Although St. Patrick’s Day is a holiday that originates from Ireland, it’s internationally celebrated. The celebration of Irish pride happens on March 17th, and is usually one of the most celebrated events of the year in many countries. St Patrick’s Day started as a religious festival, and over time evolved to one where people celebrate all things Irish and drink a ton of alcohol… Sláinte! (cheers - pronounced slawn-cha)
Here are a few words and phrases you might have already heard of, or maybe some that are completely new to you. Either way, learn these and impress your Irish friends next time you see them!
You’ve likely heard this one before, but for some people it can cause a little confusion, as craic is pronounced like "crack." The most common definition is “How are you doing?” or “What’s up?” when asked in terms of having fun.
Made popular by Derry Girls, “catch yourself on” is used when you want to tell someone to stop being ridiculous.
Forewarning, this is a SUPER colloquial phrase! It’s another name for the toilets, e.g. “Where’s the jacks?” but should only be used when chatting to friends or people you know well (so definitely not one to ask your new Irish boss)
Another cheeky one here - describing someone as “a ride” means they’re very attractive! Use it carefully 👀
If you say you’re going to “do/get the messages” you’re not listening to your voicemails… you’re going to get the food shopping! E.g. “Anyone want anything? I'm heading into town to do the messages."
‘Culchie’ is a word used to describe someone living in a remote part of Ireland.
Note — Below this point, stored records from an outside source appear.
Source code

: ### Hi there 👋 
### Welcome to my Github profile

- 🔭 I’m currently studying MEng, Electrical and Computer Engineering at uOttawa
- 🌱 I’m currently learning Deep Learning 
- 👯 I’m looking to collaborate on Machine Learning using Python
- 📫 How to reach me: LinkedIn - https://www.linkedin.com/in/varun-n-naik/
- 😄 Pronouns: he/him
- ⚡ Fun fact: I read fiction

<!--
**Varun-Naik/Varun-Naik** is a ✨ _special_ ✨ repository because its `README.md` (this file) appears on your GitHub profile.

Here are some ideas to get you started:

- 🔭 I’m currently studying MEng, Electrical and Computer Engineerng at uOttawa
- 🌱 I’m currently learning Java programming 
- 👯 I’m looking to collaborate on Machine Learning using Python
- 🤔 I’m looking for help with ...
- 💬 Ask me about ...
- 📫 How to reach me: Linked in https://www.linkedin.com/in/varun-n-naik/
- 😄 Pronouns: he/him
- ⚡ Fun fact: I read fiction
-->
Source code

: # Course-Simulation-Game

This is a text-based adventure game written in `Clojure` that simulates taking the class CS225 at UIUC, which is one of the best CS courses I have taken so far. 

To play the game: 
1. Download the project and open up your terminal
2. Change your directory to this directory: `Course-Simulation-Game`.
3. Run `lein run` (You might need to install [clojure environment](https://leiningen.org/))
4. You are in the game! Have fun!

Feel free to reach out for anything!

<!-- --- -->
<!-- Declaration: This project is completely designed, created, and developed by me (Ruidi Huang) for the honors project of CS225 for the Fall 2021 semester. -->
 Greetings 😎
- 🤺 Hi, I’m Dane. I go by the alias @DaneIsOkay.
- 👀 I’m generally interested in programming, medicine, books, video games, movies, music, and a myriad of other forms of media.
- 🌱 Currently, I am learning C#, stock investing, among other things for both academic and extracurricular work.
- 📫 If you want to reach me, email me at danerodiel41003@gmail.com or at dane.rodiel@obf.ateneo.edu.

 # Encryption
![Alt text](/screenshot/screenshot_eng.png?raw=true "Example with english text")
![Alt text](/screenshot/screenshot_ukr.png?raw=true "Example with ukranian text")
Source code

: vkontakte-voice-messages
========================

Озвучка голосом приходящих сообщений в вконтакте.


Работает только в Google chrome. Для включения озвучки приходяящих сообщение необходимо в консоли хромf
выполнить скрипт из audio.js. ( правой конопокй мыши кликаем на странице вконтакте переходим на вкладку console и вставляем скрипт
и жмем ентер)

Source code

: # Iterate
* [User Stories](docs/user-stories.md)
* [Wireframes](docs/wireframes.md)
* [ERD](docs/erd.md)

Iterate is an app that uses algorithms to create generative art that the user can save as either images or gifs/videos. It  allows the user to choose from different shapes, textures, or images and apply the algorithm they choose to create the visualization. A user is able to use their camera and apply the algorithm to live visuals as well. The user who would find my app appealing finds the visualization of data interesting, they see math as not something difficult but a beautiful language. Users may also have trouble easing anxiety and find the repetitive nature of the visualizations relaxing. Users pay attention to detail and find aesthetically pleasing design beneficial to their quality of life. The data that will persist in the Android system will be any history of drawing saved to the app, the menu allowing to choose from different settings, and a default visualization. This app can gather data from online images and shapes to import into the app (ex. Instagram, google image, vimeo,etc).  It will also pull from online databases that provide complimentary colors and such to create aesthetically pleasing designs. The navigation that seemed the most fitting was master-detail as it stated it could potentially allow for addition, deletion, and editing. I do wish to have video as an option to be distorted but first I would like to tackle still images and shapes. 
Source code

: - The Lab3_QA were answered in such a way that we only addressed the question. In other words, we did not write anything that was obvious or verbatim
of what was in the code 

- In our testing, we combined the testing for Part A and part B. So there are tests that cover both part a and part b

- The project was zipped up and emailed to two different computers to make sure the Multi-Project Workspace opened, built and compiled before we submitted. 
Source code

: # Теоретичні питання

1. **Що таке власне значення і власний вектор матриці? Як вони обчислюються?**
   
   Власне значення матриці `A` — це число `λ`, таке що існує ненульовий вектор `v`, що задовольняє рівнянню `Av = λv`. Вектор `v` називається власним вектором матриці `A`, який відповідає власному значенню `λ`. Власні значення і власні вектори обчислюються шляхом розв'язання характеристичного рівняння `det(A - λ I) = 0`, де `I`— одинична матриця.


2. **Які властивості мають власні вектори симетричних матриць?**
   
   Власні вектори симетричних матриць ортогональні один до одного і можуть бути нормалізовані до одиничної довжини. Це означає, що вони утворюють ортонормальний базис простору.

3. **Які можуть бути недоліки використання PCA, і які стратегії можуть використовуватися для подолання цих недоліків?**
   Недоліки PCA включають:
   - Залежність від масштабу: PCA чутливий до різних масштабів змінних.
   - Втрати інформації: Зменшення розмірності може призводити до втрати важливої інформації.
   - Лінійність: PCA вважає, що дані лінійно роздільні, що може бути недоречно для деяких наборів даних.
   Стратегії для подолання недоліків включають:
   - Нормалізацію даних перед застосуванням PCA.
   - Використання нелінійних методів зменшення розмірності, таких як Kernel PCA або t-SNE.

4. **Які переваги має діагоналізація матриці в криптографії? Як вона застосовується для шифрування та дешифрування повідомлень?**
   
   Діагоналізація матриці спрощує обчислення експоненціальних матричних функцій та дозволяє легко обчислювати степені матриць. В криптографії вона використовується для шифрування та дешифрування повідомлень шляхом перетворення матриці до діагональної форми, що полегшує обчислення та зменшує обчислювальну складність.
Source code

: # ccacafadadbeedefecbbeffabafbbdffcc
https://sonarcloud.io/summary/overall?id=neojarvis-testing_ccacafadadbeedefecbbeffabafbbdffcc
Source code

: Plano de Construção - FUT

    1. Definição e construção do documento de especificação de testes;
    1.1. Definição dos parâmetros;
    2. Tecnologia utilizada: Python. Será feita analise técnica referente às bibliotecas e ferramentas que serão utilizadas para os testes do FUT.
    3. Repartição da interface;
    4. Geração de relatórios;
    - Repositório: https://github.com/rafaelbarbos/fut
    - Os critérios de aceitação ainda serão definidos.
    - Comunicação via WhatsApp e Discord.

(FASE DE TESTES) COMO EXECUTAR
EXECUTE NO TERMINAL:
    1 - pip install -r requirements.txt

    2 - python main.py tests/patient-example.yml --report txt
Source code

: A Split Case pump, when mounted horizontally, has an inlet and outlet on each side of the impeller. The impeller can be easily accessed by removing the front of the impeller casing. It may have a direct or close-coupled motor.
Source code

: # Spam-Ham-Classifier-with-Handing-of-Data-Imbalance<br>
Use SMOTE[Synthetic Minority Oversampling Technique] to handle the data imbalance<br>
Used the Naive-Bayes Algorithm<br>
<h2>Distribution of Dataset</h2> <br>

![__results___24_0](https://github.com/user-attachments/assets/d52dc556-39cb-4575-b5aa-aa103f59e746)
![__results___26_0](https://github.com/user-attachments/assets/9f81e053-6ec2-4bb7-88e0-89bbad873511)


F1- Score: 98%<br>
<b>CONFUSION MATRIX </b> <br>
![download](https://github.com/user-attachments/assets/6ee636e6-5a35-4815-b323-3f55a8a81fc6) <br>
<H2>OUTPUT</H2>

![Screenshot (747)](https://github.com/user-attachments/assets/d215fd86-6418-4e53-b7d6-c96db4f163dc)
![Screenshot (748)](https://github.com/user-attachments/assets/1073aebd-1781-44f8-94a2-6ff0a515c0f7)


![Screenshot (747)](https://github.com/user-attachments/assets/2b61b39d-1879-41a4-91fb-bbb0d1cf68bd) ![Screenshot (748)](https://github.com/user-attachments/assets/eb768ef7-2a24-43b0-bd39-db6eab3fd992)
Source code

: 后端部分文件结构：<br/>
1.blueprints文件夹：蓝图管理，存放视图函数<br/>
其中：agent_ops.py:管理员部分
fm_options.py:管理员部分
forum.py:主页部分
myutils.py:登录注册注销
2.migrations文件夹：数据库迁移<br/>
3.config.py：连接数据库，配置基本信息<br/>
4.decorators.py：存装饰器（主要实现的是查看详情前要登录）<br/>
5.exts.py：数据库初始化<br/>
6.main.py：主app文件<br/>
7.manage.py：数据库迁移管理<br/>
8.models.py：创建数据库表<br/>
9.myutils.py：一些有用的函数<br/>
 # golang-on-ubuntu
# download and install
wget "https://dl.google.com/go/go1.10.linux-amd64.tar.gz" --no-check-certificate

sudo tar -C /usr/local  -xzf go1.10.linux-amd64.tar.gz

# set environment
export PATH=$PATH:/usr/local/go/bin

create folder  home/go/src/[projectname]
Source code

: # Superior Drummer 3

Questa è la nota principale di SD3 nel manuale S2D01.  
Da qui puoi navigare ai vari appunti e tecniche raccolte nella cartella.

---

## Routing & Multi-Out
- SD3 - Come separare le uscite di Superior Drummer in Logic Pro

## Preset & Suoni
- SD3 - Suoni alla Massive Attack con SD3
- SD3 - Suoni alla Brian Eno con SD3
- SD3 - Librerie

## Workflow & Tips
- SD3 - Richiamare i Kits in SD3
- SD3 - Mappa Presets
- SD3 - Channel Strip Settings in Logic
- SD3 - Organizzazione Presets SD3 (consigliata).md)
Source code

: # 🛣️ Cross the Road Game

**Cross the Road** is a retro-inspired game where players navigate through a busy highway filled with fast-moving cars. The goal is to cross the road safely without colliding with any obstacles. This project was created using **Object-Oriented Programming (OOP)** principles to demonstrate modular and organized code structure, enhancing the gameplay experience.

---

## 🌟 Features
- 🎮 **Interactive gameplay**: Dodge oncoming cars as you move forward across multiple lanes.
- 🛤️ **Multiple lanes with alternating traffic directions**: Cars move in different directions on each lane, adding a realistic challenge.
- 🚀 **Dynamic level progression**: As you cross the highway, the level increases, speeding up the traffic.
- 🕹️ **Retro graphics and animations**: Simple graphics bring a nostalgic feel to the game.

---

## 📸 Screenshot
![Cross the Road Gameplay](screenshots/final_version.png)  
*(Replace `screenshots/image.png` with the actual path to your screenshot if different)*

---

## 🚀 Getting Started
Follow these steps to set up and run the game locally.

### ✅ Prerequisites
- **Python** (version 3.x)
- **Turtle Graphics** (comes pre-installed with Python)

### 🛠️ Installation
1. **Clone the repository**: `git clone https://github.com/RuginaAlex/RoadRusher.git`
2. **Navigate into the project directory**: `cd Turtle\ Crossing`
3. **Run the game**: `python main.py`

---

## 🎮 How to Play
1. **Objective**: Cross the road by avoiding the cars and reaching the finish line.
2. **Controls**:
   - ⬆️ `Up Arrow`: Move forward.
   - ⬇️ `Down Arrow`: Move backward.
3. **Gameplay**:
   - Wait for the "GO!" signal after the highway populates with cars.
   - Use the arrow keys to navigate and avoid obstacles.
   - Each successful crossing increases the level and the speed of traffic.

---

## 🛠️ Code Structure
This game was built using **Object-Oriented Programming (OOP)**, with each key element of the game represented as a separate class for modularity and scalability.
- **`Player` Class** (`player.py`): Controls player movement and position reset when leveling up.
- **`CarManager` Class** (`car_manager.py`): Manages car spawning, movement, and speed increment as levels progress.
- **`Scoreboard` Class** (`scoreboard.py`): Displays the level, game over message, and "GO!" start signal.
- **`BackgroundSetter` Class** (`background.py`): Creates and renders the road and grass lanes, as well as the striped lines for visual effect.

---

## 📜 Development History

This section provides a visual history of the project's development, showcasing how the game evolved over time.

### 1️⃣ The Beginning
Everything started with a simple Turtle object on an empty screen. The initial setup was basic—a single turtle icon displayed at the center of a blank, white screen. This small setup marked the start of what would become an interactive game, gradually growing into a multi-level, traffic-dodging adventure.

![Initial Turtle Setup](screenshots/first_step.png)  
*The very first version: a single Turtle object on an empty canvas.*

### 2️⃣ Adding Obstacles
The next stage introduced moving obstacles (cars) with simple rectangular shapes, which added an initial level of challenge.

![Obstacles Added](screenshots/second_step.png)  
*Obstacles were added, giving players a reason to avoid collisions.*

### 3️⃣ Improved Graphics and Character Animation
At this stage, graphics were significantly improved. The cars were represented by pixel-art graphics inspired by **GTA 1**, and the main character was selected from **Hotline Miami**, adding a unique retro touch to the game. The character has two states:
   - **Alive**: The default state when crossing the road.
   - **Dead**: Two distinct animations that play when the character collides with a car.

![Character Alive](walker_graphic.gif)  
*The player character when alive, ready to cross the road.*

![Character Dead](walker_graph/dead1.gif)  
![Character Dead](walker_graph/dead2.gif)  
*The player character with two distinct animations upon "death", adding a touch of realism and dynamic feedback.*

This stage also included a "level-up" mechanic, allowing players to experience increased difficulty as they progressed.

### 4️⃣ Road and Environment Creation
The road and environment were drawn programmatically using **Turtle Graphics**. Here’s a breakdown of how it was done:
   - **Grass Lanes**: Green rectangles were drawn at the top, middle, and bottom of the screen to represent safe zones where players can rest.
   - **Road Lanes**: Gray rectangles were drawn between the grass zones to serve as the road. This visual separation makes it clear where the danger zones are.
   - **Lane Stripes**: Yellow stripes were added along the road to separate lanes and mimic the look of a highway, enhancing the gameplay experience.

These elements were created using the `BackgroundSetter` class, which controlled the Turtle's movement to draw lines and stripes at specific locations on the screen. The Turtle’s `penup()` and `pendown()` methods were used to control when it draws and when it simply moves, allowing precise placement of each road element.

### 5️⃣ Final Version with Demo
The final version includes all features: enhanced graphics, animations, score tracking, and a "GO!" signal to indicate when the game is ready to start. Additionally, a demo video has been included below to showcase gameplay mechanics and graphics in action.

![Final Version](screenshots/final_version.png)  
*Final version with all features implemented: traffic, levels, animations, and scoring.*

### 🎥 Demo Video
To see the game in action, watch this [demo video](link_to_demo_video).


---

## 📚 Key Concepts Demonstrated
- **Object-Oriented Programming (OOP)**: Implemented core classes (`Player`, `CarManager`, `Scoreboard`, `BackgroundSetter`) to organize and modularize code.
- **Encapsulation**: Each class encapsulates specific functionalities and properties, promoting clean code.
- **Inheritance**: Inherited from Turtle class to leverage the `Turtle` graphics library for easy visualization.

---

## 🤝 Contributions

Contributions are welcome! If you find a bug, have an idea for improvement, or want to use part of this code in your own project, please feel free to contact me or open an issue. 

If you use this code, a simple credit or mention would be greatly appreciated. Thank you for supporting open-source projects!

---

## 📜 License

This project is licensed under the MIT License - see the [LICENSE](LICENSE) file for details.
For example, if you’re from Dublin, you tend to refer to anyone that lives outside of Dublin as ‘a culchie’.
‘Giving out’ literally means to complain. For example, “He’s up there giving out to Tony about something or other.”
Not to be confused with the tasty snack you have with cheese, in Northern Ireland, when you say something is ‘cracker’, you’re saying it’s really good.
Whichever way you’re choosing to celebrate St. Patrick’s Day, have a cracker!